How to complete this task –
Every line with the string "olabilir" in it belongs in your answer, so copy them all from the data.

[Data for review Boundary: Start]

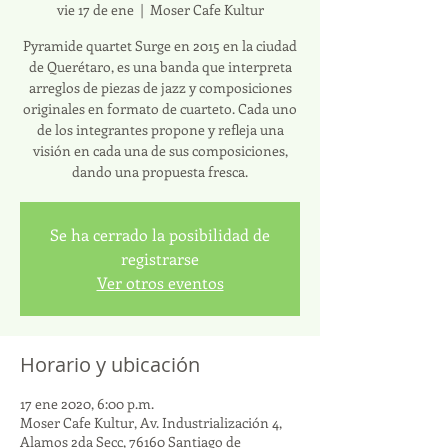
vie 17 de ene
  |  
Moser Cafe Kultur
Pyramide quartet Surge en 2015 en la ciudad
de Querétaro, es una banda que interpreta
arreglos de piezas de jazz y composiciones
originales en formato de cuarteto. Cada uno
de los integrantes propone y refleja una
visión en cada una de sus composiciones,
dando una propuesta fresca.
Se ha cerrado la posibilidad de
registrarse
Ver otros eventos
Horario y ubicación
17 ene 2020, 6:00 p.m.
Moser Cafe Kultur, Av. Industrialización 4,
Alamos 2da Secc, 76160 Santiago de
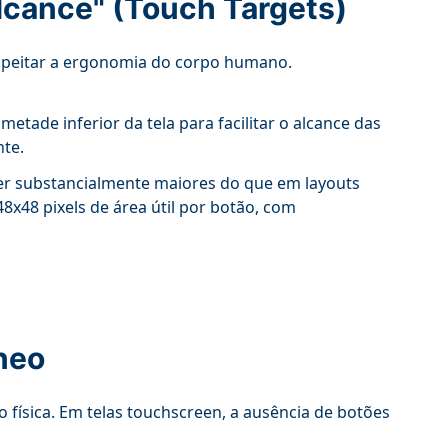
Alcance" (Touch Targets)
espeitar a ergonomia do corpo humano.
tade inferior da tela para facilitar o alcance das
nte.
er substancialmente maiores do que em layouts
x48 pixels de área útil por botão, com
âneo
física. Em telas touchscreen, a ausência de botões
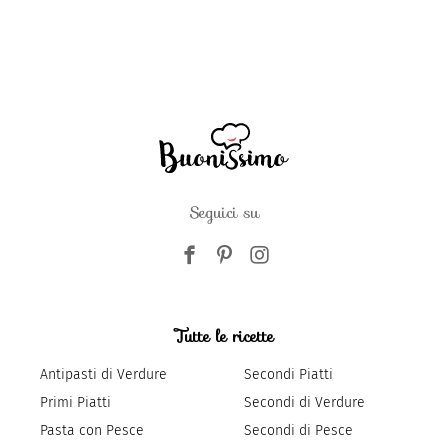
Seguici su
Tutte le ricette
Antipasti di Verdure
Secondi Piatti
Primi Piatti
Secondi di Verdure
Pasta con Pesce
Secondi di Pesce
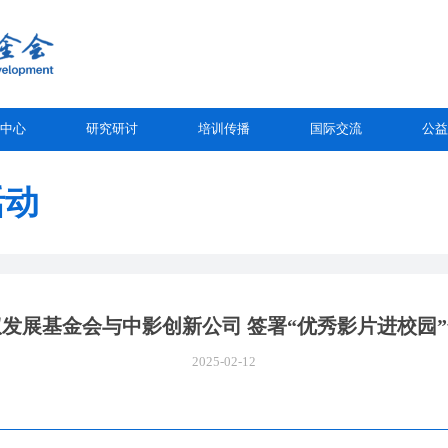
中心
研究研讨
培训传播
国际交流
公益
活动
发展基金会与中影创新公司 签署“优秀影片进校园
2025-02-12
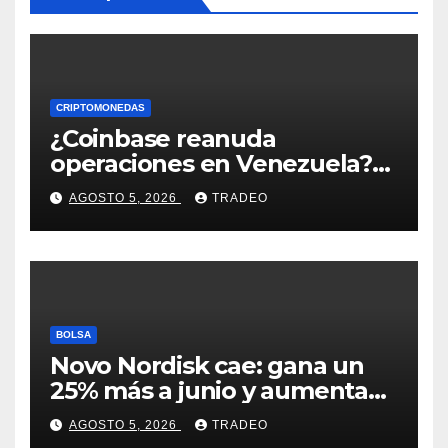
CRIPTOMONEDAS
¿Coinbase reanuda
operaciones en Venezuela?
Post críptico enciende el
AGOSTO 5, 2026
TRADEO
debate
BOLSA
Novo Nordisk cae: gana un
25% más a junio y aumenta
previsiones, pero no
AGOSTO 5, 2026
TRADEO
convence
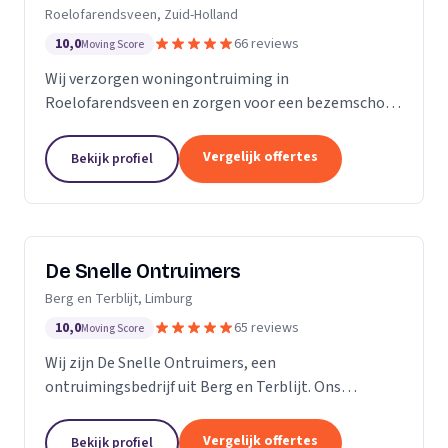
Roelofarendsveen, Zuid-Holland
10,0
66 reviews
Moving Score
Wij verzorgen woningontruiming in
Roelofarendsveen en zorgen voor een bezemschoon
opgeleverd huis zonder zorgen.
Vergelijk offertes
Bekijk profiel
De Snelle Ontruimers
Berg en Terblijt, Limburg
10,0
65 reviews
Moving Score
Wij zijn De Snelle Ontruimers, een
ontruimingsbedrijf uit Berg en Terblijt. Ons
werkgebied is Limburg.
Vergelijk offertes
Bekijk profiel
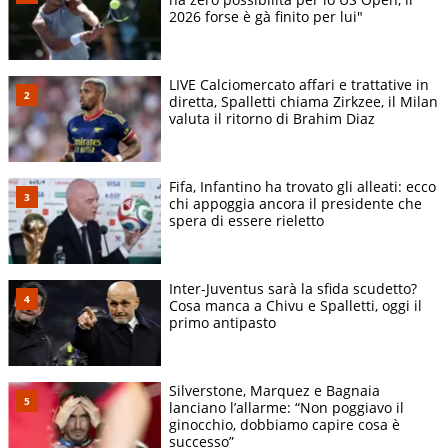
2026 forse è gà finito per lui"
LIVE Calciomercato affari e trattative in
diretta, Spalletti chiama Zirkzee, il Milan
valuta il ritorno di Brahim Diaz
Fifa, Infantino ha trovato gli alleati: ecco
chi appoggia ancora il presidente che
spera di essere rieletto
Inter-Juventus sarà la sfida scudetto?
Cosa manca a Chivu e Spalletti, oggi il
primo antipasto
Silverstone, Marquez e Bagnaia
lanciano l’allarme: “Non poggiavo il
ginocchio, dobbiamo capire cosa è
successo”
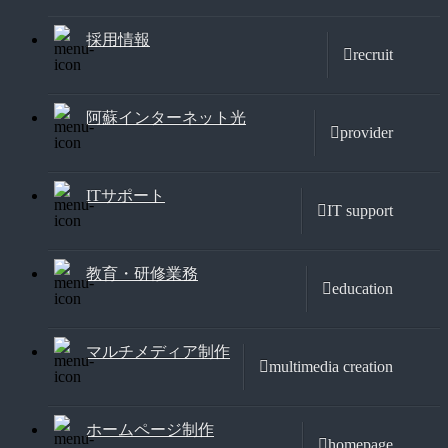
採用情報
recruit
阿蘇インターネット光
provider
ITサポート
IT support
教育・研修業務
education
マルチメディア制作
multimedia creation
ホームページ制作
homepage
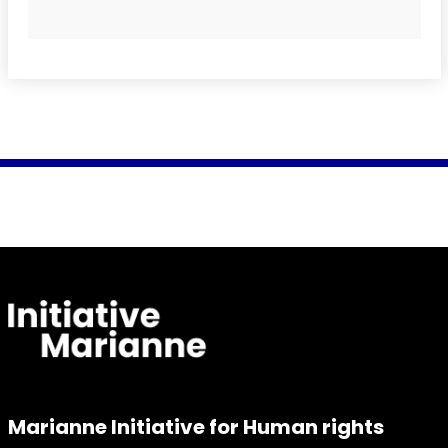
Marianne Initiative for Human rights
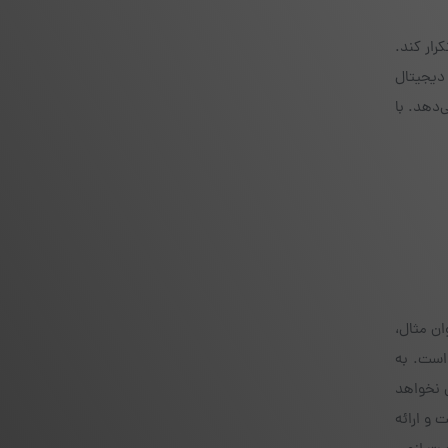
ل ارز دیجیتال آیفون جای گرفت و توانست موفقیت خود را در سال ۲۰۲۳ نیز تکرار کند.
ار ارزهای دیجیتال
گز، Time ،SALT و همچنین توکن BRD را پوشش می‌دهد. با
وان مثال،
 است. به
 نخواهد
 و ارائه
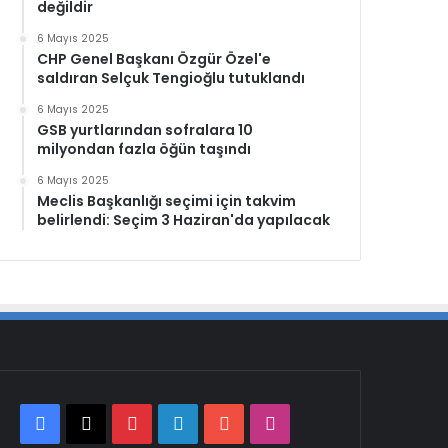
değildir
6 Mayıs 2025
CHP Genel Başkanı Özgür Özel'e
saldıran Selçuk Tengioğlu tutuklandı
6 Mayıs 2025
GSB yurtlarından sofralara 10
milyondan fazla öğün taşındı
6 Mayıs 2025
Meclis Başkanlığı seçimi için takvim
belirlendi: Seçim 3 Haziran'da yapılacak
Facebook
X
Pinterest
LinkedIn
YouTube
Instagram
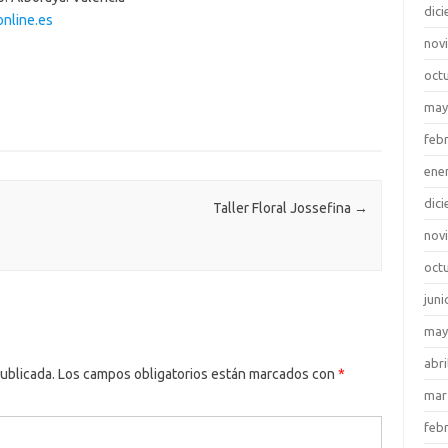
dic
online.es
nov
oct
may
feb
ene
dic
Taller Floral Jossefina
→
nov
oct
juni
may
abri
ublicada.
Los campos obligatorios están marcados con
*
mar
feb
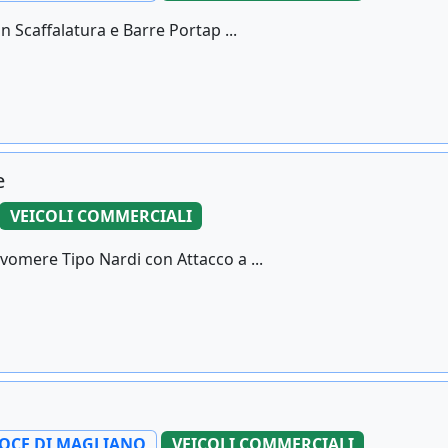
on Scaffalatura e Barre Portap ...
e
VEICOLI COMMERCIALI
vomere Tipo Nardi con Attacco a ...
OCE DI MAGLIANO
VEICOLI COMMERCIALI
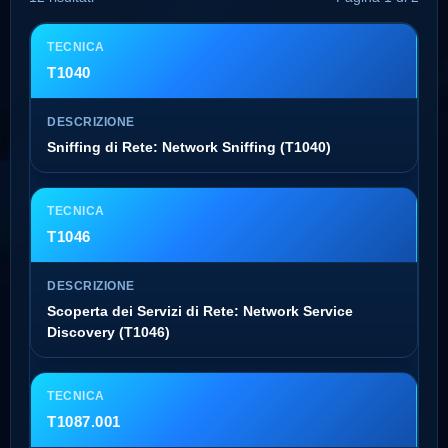
T1040
Sniffing di Rete: Network Sniffing (T1040)
T1046
Scoperta dei Servizi di Rete: Network Service
Discovery (T1046)
T1087.001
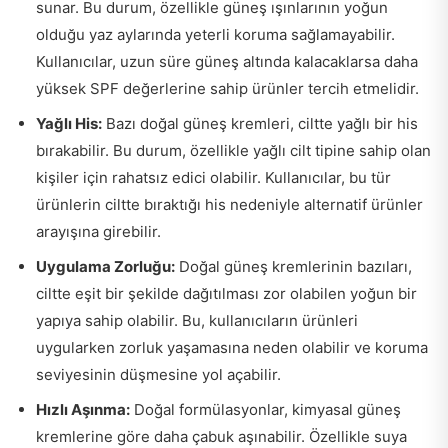
sunar. Bu durum, özellikle güneş ışınlarının yoğun
olduğu yaz aylarında yeterli koruma sağlamayabilir.
Kullanıcılar, uzun süre güneş altında kalacaklarsa daha
yüksek SPF değerlerine sahip ürünler tercih etmelidir.
Yağlı His:
Bazı doğal güneş kremleri, ciltte yağlı bir his
bırakabilir. Bu durum, özellikle yağlı cilt tipine sahip olan
kişiler için rahatsız edici olabilir. Kullanıcılar, bu tür
ürünlerin ciltte bıraktığı his nedeniyle alternatif ürünler
arayışına girebilir.
Uygulama Zorluğu:
Doğal güneş kremlerinin bazıları,
ciltte eşit bir şekilde dağıtılması zor olabilen yoğun bir
yapıya sahip olabilir. Bu, kullanıcıların ürünleri
uygularken zorluk yaşamasına neden olabilir ve koruma
seviyesinin düşmesine yol açabilir.
Hızlı Aşınma:
Doğal formülasyonlar, kimyasal güneş
kremlerine göre daha çabuk aşınabilir. Özellikle suya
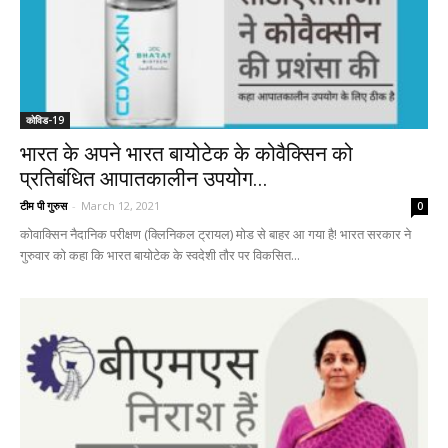
कोविड-19
भारत के अपने भारत बायोटेक के कोवैक्सिन को
प्रतिबंधित आपातकालीन उपयोग...
टीम पी गुरुस
-
March 12, 2021
0
कोवाक्सिन नैदानिक ​​परीक्षण (क्लिनिकल ट्रायल) मोड से बाहर आ गया है! भारत सरकार ने
गुरुवार को कहा कि भारत बायोटेक के स्वदेशी तौर पर विकसित...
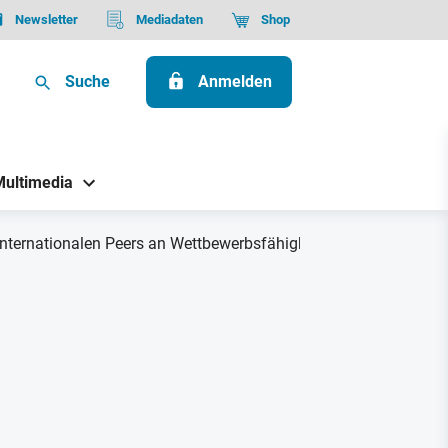
Newsletter
Mediadaten
Shop
Suche
Anmelden
Multimedia
 internationalen Peers an Wettbewerbsfähigkeit"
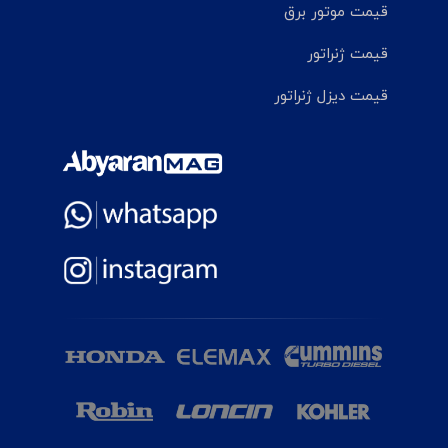
قیمت موتور برق
قیمت ژنراتور
قیمت دیزل ژنراتور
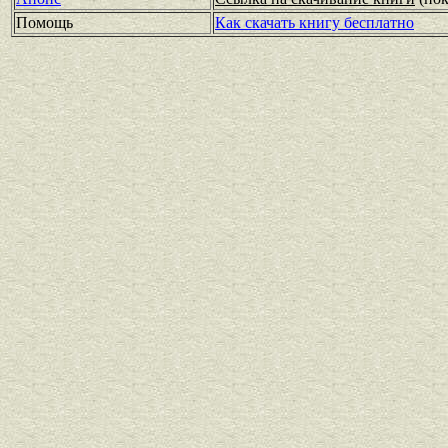
Помощь
Как скачать книгу бесплатно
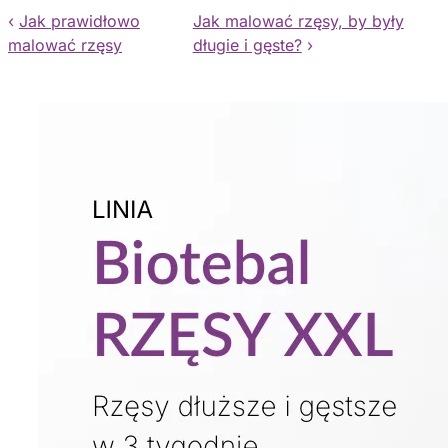
‹
Jak prawidłowo
Jak malować rzęsy, by były
malować rzęsy
długie i gęste?
›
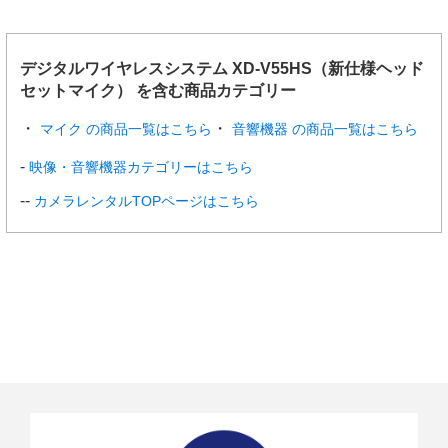
寸法・質量
71W x 108H x 280mm・134g（電池を含ま
ず）
デジタルワイヤレスシステム XD-V55HS（新仕様ヘッド
セットマイク） を含む商品カテゴリー
マイク の商品一覧はこちら
音響機器 の商品一覧はこちら
映像・音響機器カテゴリーはこちら
カメラレンタルTOPページはこちら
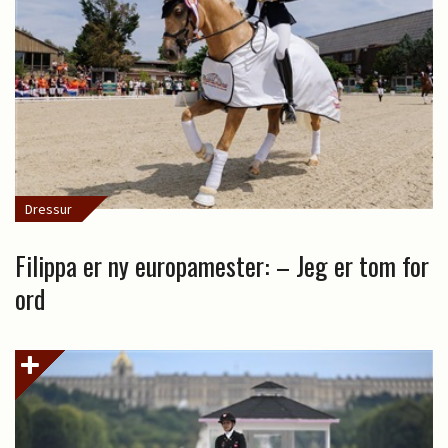
Dressur
Filippa er ny europamester: – Jeg er tom for
ord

[Data for review Boundary: End]

Response to the exercise –
kişiler için rahatsız edici olabilir. Kullanıcılar, bu tür
yapıya sahip olabilir. Bu, kullanıcıların ürünleri
uygularken zorluk yaşamasına neden olabilir ve koruma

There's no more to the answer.